NHS procurement criteria set for major changes


The NHS is to change its procurement criteria for all medical supplies – which is set to save billions of pounds a year. 

New guidance will be issued to all NHS Trusts later this year which for the first time will stipulate that patient experience and outcomes must be considered ahead of cost.

The change comes after an 18-month campaign by hygiene and health company Essity to demonstrate that choosing the cheapest incontinence products alone costs the NHS an extra £520,418,989 annually.

Dealing with incontinence.

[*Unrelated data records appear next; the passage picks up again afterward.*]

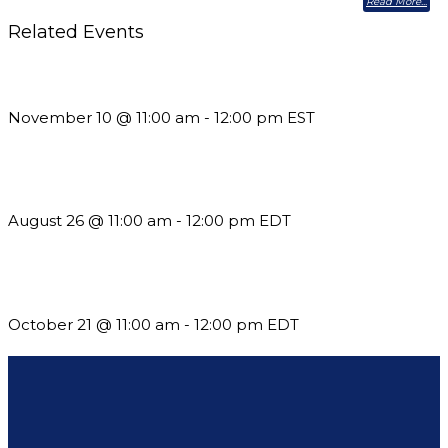
Read More
Related Events
Till System Death Do Us Part: Lasting Partnerships
November 10 @ 11:00 am
-
12:00 pm
EST
Should You Stay or Should You Go? The AMS Edition
August 26 @ 11:00 am
-
12:00 pm
EDT
What’s New in BC 2026 Wave 2
October 21 @ 11:00 am
-
12:00 pm
EDT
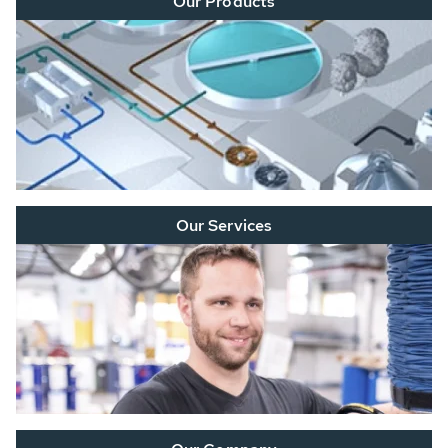
Our Products
Our Services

Source: Essity (click to enlarge) 

A pilot scheme in Lincolnshire care homes discovered that, despite higher up-front cost, better-quality and more appropriate products save money in the long run.

Patient experience is improved in terms of independence, dignity and relapses, and resources are freed-up as demand on healthcare staff is reduced.

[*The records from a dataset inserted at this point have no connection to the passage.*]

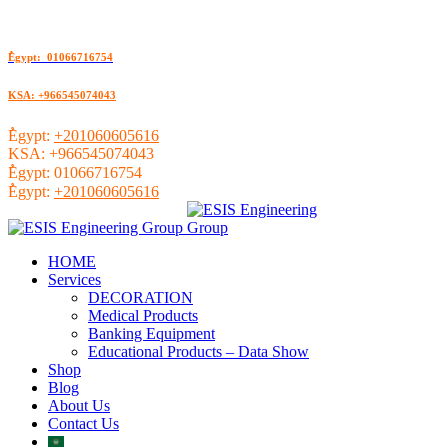
ُEgypt: 01066716754
KSA: +966545074043
ُEgypt:
+201060605616
KSA:
+966545074043
ُEgypt:
01066716754
ُEgypt:
+201060605616
HOME
Services
DECORATION
Medical Products
Banking Equipment
Educational Products – Data Show
Shop
Blog
About Us
Contact Us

The campaign was driven by Essity in the UK who have met with and presented to multiple MPs who upon seeing the evidence have subsequently then supported the call for change.

The policy change was announced by House of Lords member Lord Philip Hunt, a passionate advocate for Essity’s proposal for Value-Based Procurement (VBP) since meeting with members the company in 2023.

“In announcing the change of policy, Lord Hunt commented: “Who would have thought that the humble absorbent continence pad could have such an impact, so quickly, on something as important as NHS procurement policy and practice –  but it shows what can be delivered when a campaign for change is built upon irrefutable evidence that a change will be a win-win for patients, for carers and for NHS and social care providers alike, particularly when it is taken forward in a constructive, cross-party campaign.”

While the change in policy will become guidance for NHS Trusts from this autumn, it will become a mandatory requirement during the procurement process from autumn 2025.

Karen McNamara, business director for Essity’s Health and Medical division in the UK, said: “This is wonderful news for our NHS. Finally, patients can look forward to a better quality of care no matter their illness or condition. Put simply, better quality medical products are more reliable, you need fewer of them, and as a result the associated costs of care are reduced.

“With poorer quality incontinence products, patients were experiencing more leaks and were having to be changed more regularly which not only impacts the dignity for the patient, but for each change a healthcare professional is required and they need disposable gloves, an apron, then linen has to be washed more regularly and very quickly the associated costs add up.

“We have been able to demonstrate how better quality incontinence care products not only improve the lives of patients and the healthcare professionals that care for them but save the NHS money as well. This change in policy is a huge win for patients and for the NHS.”